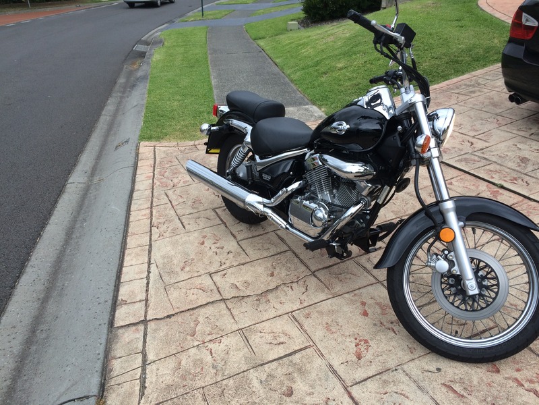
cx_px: 270
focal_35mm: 29
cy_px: 202
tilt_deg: -27.2
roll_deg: +1.8
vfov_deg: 48.2
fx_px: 452
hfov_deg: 61.7
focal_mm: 4.15
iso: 32
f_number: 2.2
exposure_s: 1/119
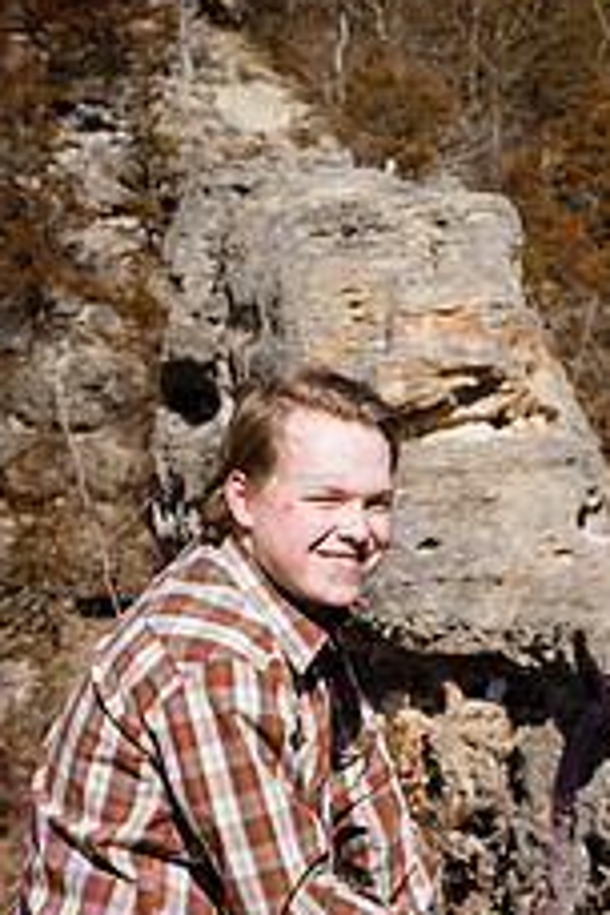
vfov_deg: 9.3
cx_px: 462
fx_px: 5617
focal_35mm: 221
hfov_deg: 6.2
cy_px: 718
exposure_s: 1/1000
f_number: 18
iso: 800
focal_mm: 112
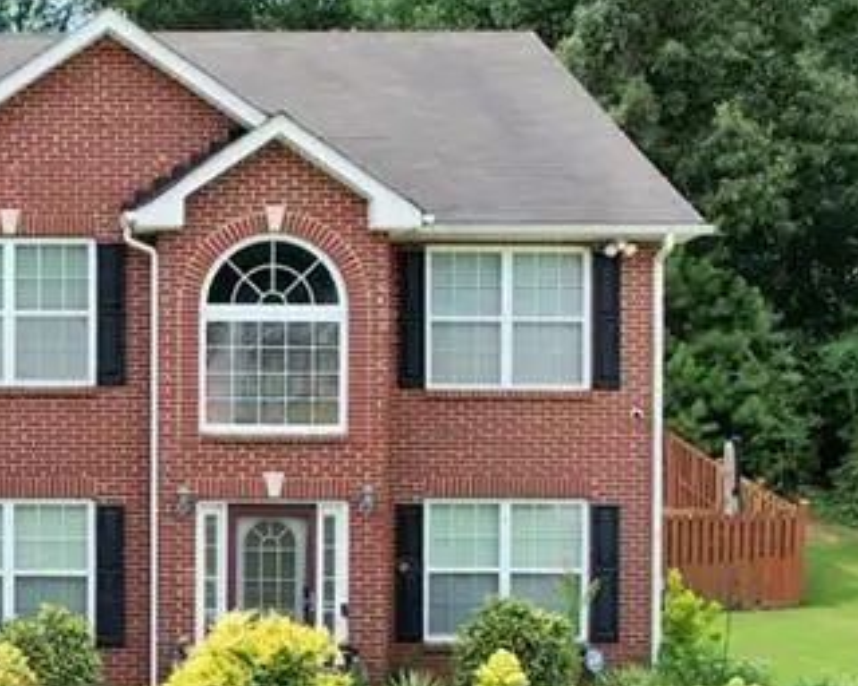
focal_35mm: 66
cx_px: -59
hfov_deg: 26.7
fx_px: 1676
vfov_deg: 22.4
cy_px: 667
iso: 110
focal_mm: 8.38
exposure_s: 1/1250
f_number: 2.8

****

Work order
Only the pictures are dropped. Otherwise, write out the listing exactly.

Written reply
cx_px: 270
focal_35mm: 29
cy_px: 202
tilt_deg: -27.2
roll_deg: +1.8
vfov_deg: 48.2
fx_px: 452
hfov_deg: 61.7
focal_mm: 4.15
iso: 32
f_number: 2.2
exposure_s: 1/119
vfov_deg: 9.3
cx_px: 462
fx_px: 5617
focal_35mm: 221
hfov_deg: 6.2
cy_px: 718
exposure_s: 1/1000
f_number: 18
iso: 800
focal_mm: 112
focal_35mm: 66
cx_px: -59
hfov_deg: 26.7
fx_px: 1676
vfov_deg: 22.4
cy_px: 667
iso: 110
focal_mm: 8.38
exposure_s: 1/1250
f_number: 2.8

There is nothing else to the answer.